What is being asked ::
In the records below, count every line containing "können". Reply with the number only.

Data for the task ::
-------
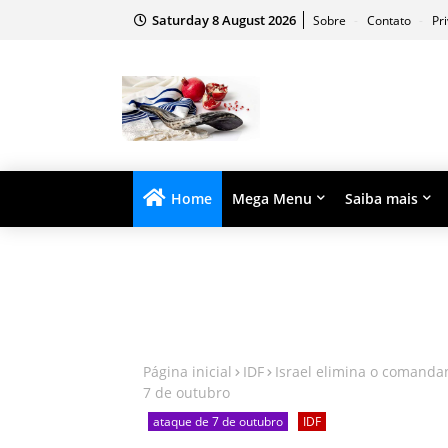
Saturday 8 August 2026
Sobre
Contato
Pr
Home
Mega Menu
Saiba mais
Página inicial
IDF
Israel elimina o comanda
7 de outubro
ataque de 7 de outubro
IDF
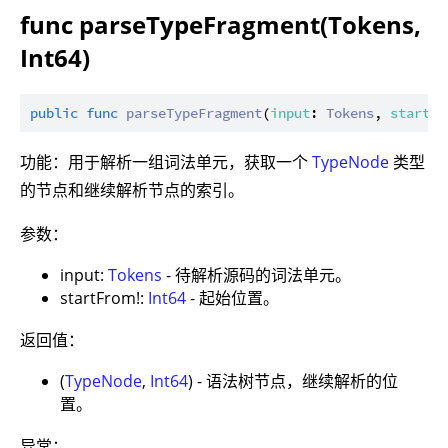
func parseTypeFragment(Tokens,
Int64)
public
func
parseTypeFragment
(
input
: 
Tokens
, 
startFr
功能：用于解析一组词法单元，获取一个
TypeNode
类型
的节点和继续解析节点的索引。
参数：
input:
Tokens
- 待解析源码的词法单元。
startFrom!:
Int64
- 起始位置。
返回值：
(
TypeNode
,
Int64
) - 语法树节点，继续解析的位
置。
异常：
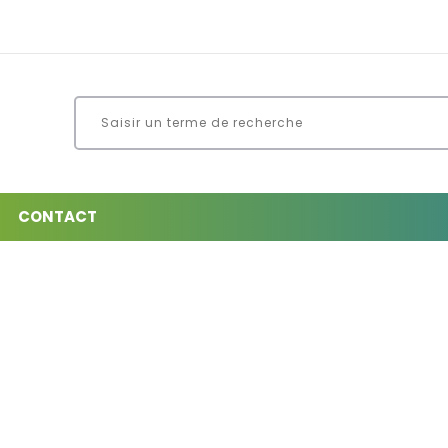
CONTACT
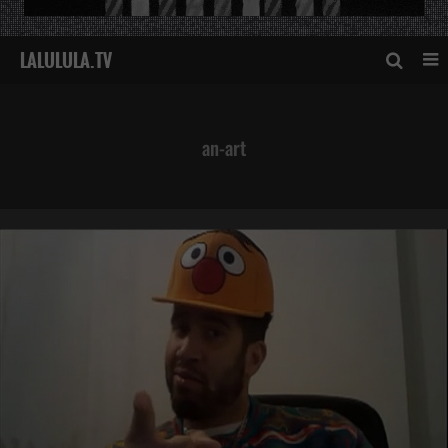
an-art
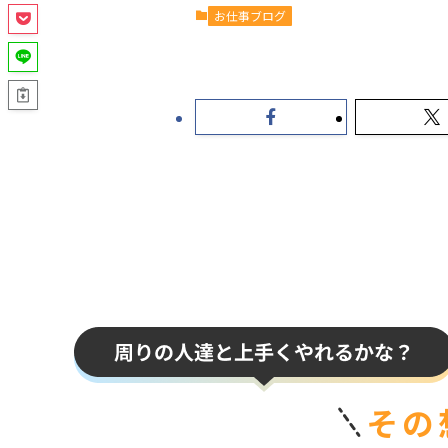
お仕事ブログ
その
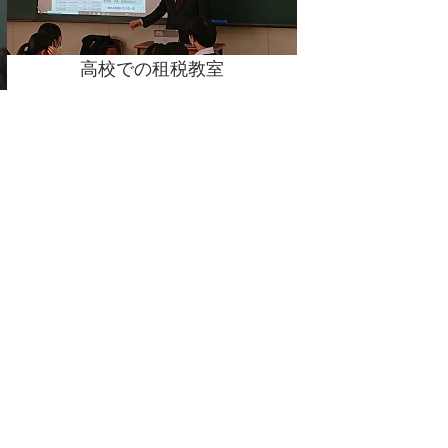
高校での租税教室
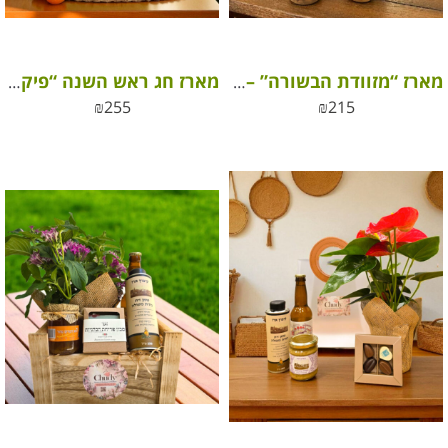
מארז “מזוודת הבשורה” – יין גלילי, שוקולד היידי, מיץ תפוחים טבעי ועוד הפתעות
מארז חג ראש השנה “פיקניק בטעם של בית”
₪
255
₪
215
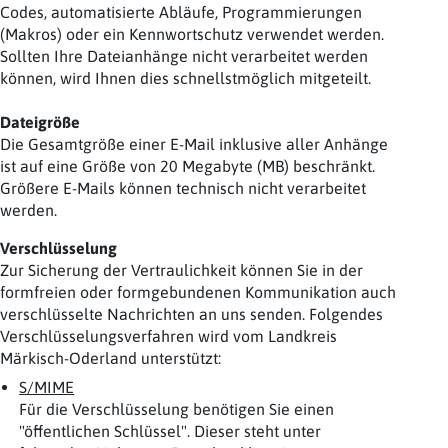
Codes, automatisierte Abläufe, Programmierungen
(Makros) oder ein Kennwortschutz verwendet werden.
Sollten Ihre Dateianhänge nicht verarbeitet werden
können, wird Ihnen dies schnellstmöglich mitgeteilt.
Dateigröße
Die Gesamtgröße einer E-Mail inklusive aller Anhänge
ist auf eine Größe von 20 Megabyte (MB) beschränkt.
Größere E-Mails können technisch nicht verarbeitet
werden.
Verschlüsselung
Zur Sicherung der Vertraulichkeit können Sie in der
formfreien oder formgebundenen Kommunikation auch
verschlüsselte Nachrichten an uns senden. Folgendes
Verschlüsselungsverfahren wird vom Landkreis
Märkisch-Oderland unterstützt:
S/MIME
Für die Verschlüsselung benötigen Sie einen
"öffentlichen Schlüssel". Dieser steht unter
-------
Result of this task ::
3